The standard method to access mode 13h is via the BIOS interrupt provided by VGA firmware int 10h, which is not possible in 32-bit protected mode. Instead, the program needs to replicate what the firmware does by directly writing the VGA hardware registers or using a driver program that performs this action. Code for doing so is available.

=== Typical usage ===
The palette data was often copied from the low level ports one at a time to a spot in memory after the screen data so the colors could be saved along with the pixels they belonged to. Using the wrong palette data causes a wrong combination of colors to be saved.

A screen capture is merely a save of these 64,000 bytes, each an index of a color from a known palette of multiple colors, combined with the palette.

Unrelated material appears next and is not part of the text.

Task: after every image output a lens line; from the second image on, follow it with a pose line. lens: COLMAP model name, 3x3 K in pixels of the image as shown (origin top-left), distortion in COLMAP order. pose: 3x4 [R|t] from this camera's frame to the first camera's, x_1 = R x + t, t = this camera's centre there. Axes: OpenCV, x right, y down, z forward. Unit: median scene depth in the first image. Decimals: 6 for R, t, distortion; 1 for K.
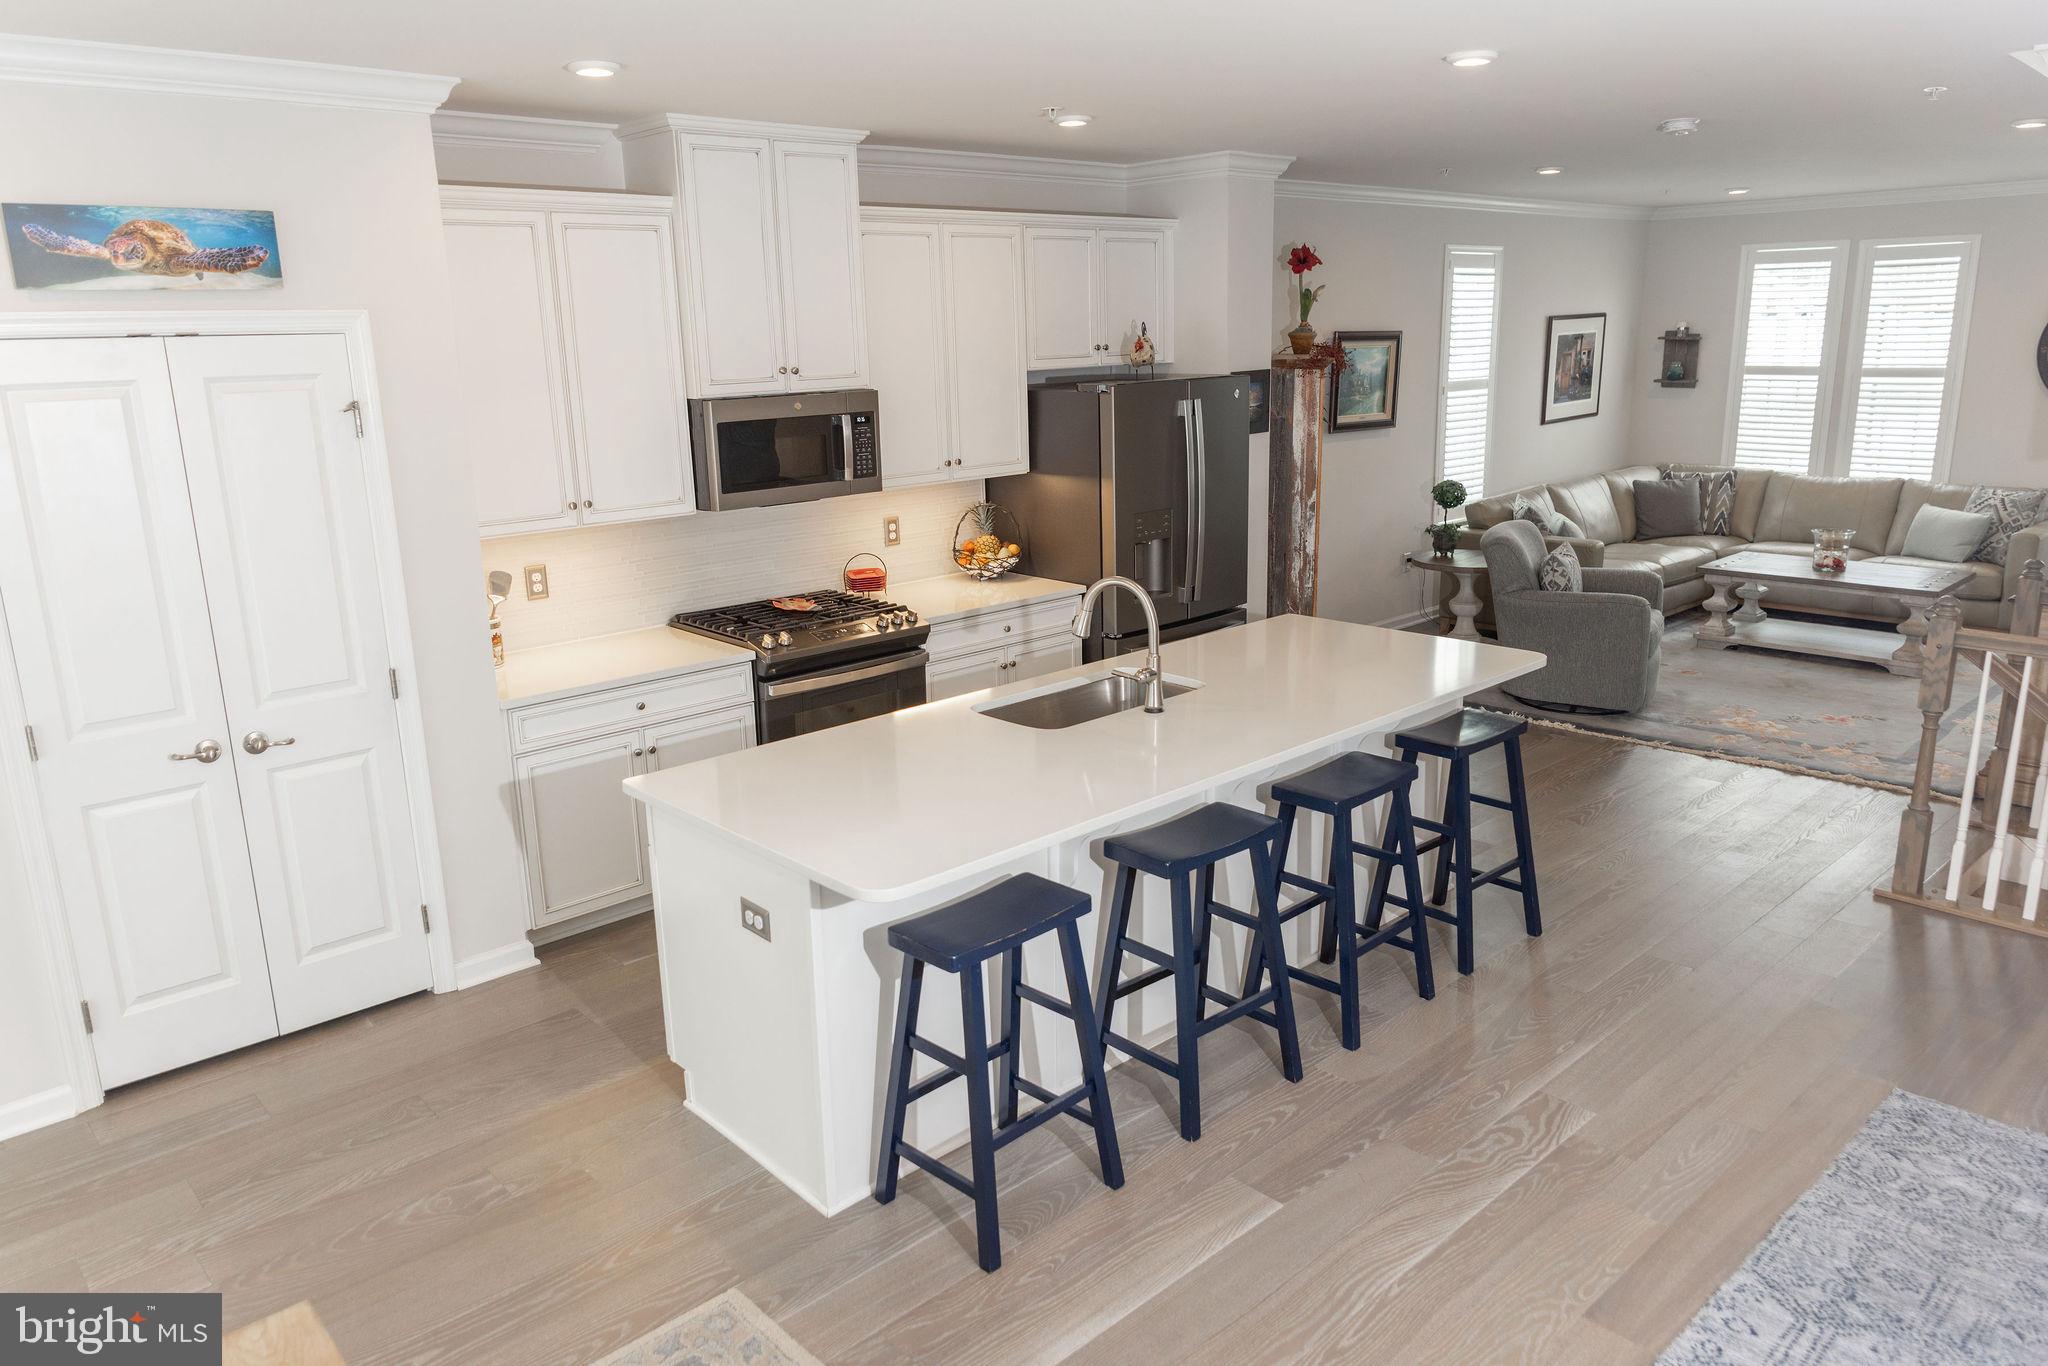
lens RADIAL K [[1404.8, 0, 1020.3], [0, 1404.8, 680.2], [0, 0, 1]] dist [-0.001453, -0.001253]
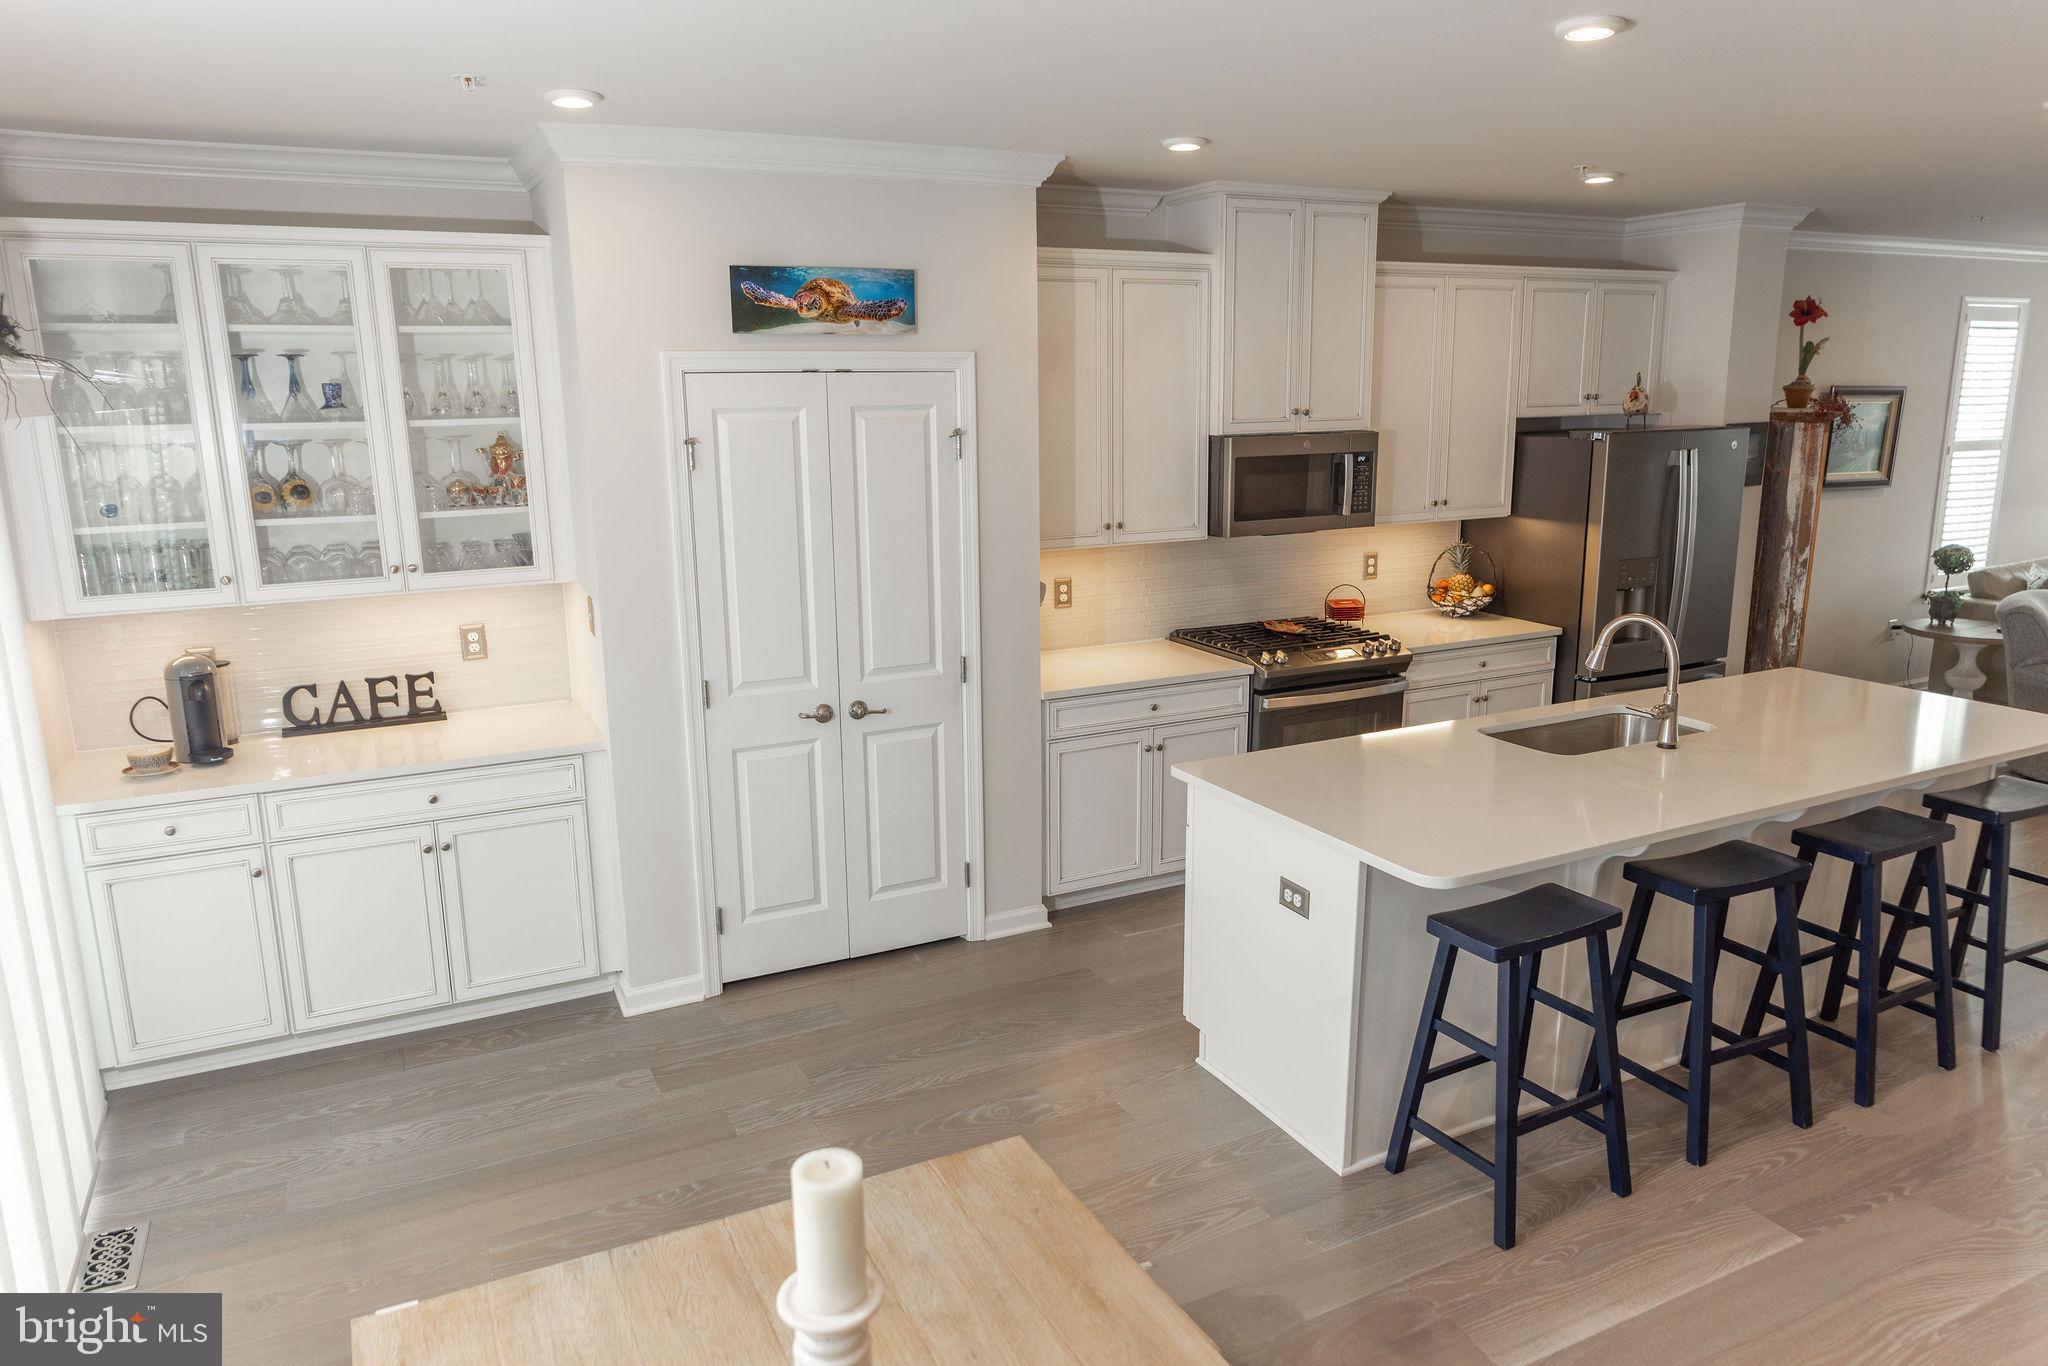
lens RADIAL K [[1365.5, 0, 1027.5], [0, 1365.5, 678.0], [0, 0, 1]] dist [-0.002136, -0.002466]
pose [[0.962529, 0.071287, -0.261643, -0.077959], [-0.078813, 0.996720, -0.018371, 0.021247], [0.259475, 0.038303, 0.964990, -0.068210]]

The bytes in segment 0xA000 after offset 64000 are not mapped to the screen. As a result they can be written to with no negative effects. One use for this is to use 64000-64767 for saving the 768-byte palette data. When written to a file these have to be read back out again and written to the color port for them to change, when an image containing a footer of color info gets loaded. A method used with this (multi-palette situation) was to have a global palette, and match the colors from an old color palette, to a new color palette. This meant changing the index of each pixel, where it would point to a near perfect match of one color from old to new color set. This also had drawbacks, as sometimes there were not enough gradients, and artifacts and such would appear.

===Variants===
An alternative planar 256-color mode is available by disabling Chain 4 mode (unchaining). Video modes created using this technique are collectively called Mode X, though the original use of that term was for a VGA mode which also had square pixels. While these modes (along with very many other possible VGA modes) were not specifically documented by IBM, the VGA hardware functions and features used to implement them were documented at least as early as 1988, in the PS/2 Hardware Interface Technical Reference.

A 256-color mode with "chain 4"-style simple addressing can be achieved by manually writing the VGA registers.

== Notation ==
13h refers to the number 19 written in the hexadecimal notation in a format typical of assembly code for Intel processors. In the C programming language, hexadecimal 13 is written 0x13.

In x86 assembly language the video mode is entered by setting the AL register to 13h, the AH register to 0, and then calling BIOS interrupt 10h. The two 8-bit registers AL and AH comprise the 16-bit AX register.

Although 13_{hex} is 19 in decimal, in QuickBASIC's screen mode numbering scheme it is simply screen mode 13 (not hexadecimal). Many QuickBASIC screen modes have numbers which differ from the BIOS modes on which they are based.

=== Source code examples ===

Assembly code to enter Mode 13h:

mov ax, 0013h
int 10h

As an illustration of mode 13h in a video game source code, Wolfenstein 3D includes this function in a file named "ID_VL.C". It enters mode 13h by using two assembly instructions (prefixed with asm) embedded in the C source code and the switches to a custom planar mode allowing triple buffering.

void VL_SetVGAPlaneMode (void)
{
asm mov ax,0x13
asm int 0x10
        VL_DePlaneVGA ();
        VGAMAPMASK(15);
        VL_SetLineWidth (40);
}

Wolfenstein 3D source code (circa 1992) which calls the BIOS to change to mode 13h.